Hope that Republican losses in November might revive a spirit of compromise are headed toward a cliff craggier than the one that's become the Washington metaphor of the year.

It's a mystery how tanking the economy again could be good for the GOP. But the stalemate over how to avert the automatic tax hikes and spending cuts now known as the fiscal cliff is clearly a crisis of the Republicans' making.

President Obama has moved from his initial positions on taxes and cuts. The GOP has not budged. Short of a miracle, increased tax withholding for working Americans and a halt to unemployment benefits for 2 million others begin next week.

Republican Majority Whip Kevin McCarthy of California, walks to the floor of the House for a vote, on Capitol Hill, Thursday, Dec. 20, 2012 in Washington.
Republican Majority Whip Kevin McCarthy of California, walks to the floor of the House for a vote, on Capitol Hill, Thursday, Dec. 20, 2012 in Washington. (AP Photo/Alex Brandon)

The Congressional Budget Office predicts that if no deal is reached on the major elements of the automatic cuts and taxes that Congress earlier put in place, the country will slip back into recession by June.

The nation desperately needs Republicans willing to engage in the back-and-forth that powers government instead of sabotaging it. Where are the rising stars who hope for a political future beyond their districts -- and who place their country above their ideological purity?

Where, for example, is Kevin McCarthy? The House majority whip from Bakersfield has courted the Bay Area's tech industry. Silicon Valley business leaders have been optimistic about his leadership. He could be a hero.

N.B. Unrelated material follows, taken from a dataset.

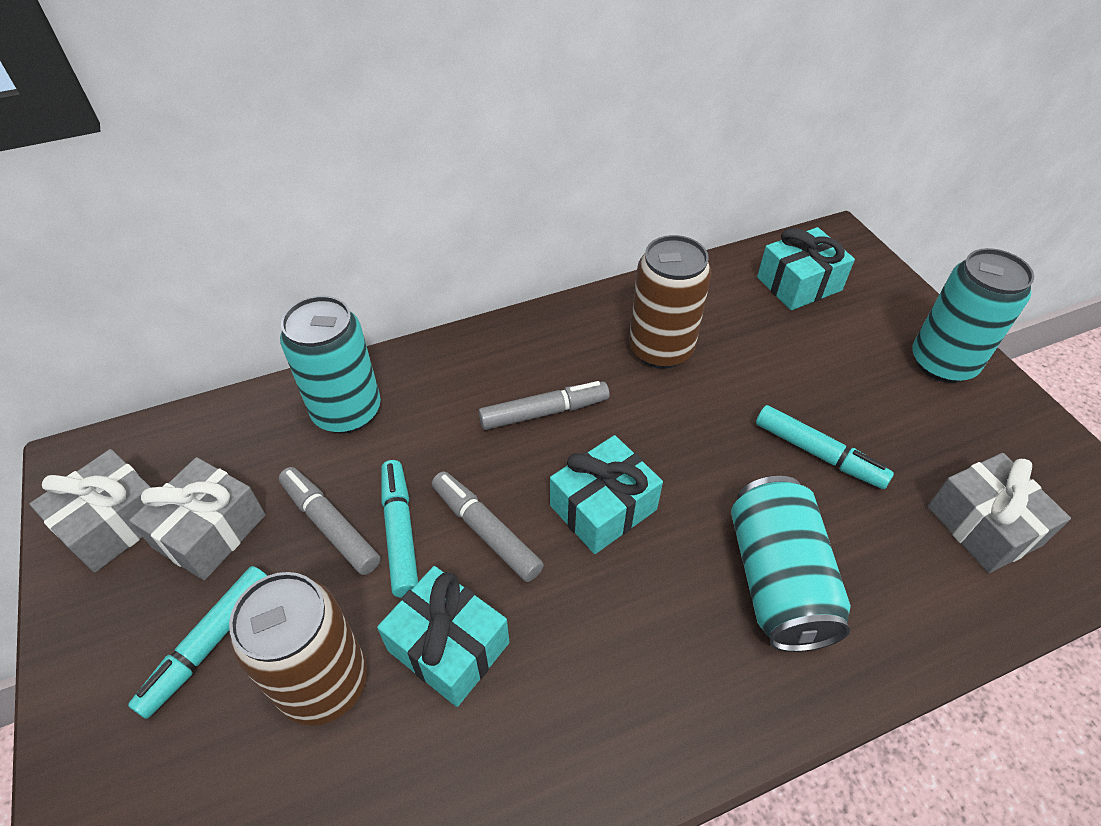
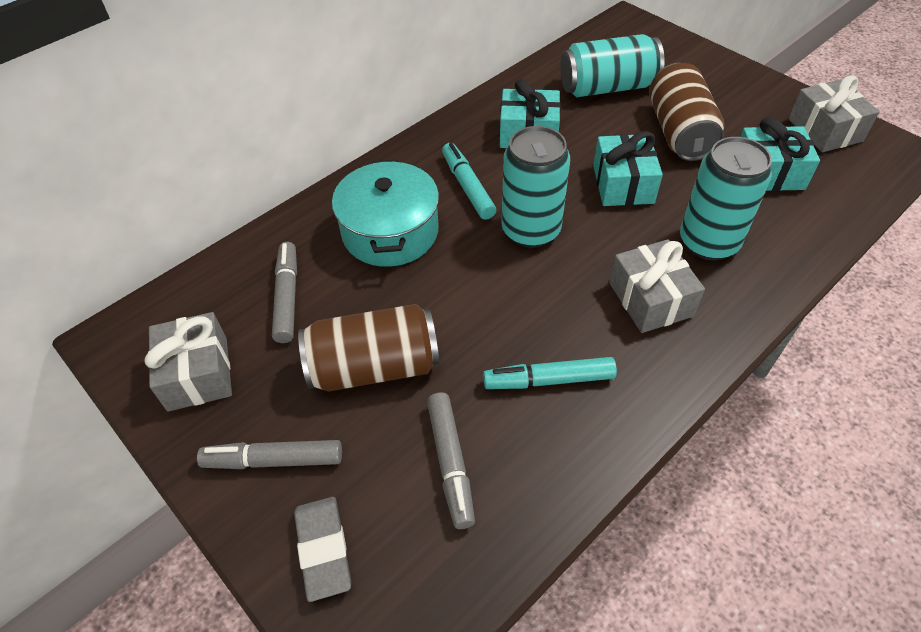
grey eraser: 0 -> 1
turquoise marker: 3 -> 2
turquoise pot: 0 -> 1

McCarthy worked hard to get House Speaker John Boehner's tax plan passed last week. The proposal was more of a poke in the eye to President Obama than a compromise; it allowed tax increases only for those making more than $1 million a year -- but it still failed.

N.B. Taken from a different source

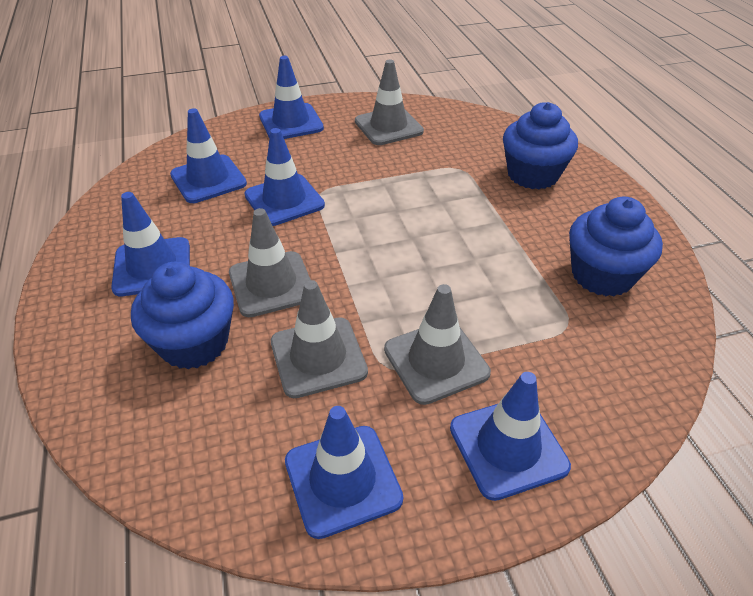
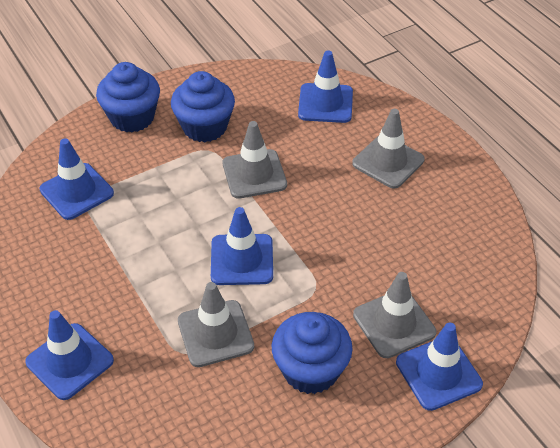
blue traffic cone: 6 -> 5

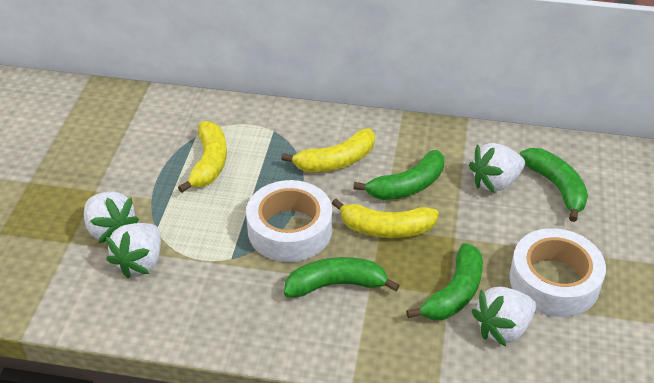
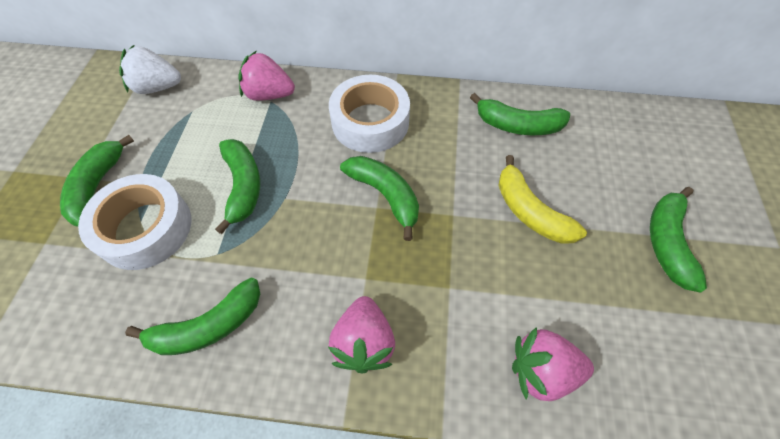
green banana: 4 -> 6
pink strawberry: 0 -> 3
white strawberry: 4 -> 1
yellow banana: 3 -> 1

Boehner has thrown up his hands and left the deal-making to the Senate, which at least will return to Washington on Thursday, along with Obama. But there is little hope of progress in the Senate, which is only nominally controlled by Democrats.

With the absolute power of a filibuster threat still in his pocket, Minority Leader Mitch McConnell has no incentive to deal. It's all the more reason for Majority Leader Harry Reid to change the filibuster rule, but he can't do that until January.

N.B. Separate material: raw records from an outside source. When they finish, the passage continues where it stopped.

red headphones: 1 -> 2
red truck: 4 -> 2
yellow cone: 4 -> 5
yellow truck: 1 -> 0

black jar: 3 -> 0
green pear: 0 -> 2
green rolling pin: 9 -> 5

And if McConnell does make a deal now, the House would have to concur. Nothing is possible unless Boehner stands up to the far right fringe willing to accept fiscal disaster, and rational Republicans who can see beyond district lines need to help him do that. McCarthy and others like him should be working on this now, behind the scenes.

Obama said throughout his re-election campaign that taxes had to rise on Americans making more than $250,000 a year. He has increased that to $400,000. But Republicans resist asking even the richest Americans to return to the tax rates they paid during the wildly prosperous Clinton era.

The president can only move so far. He needs rational partners on the other side of the aisle.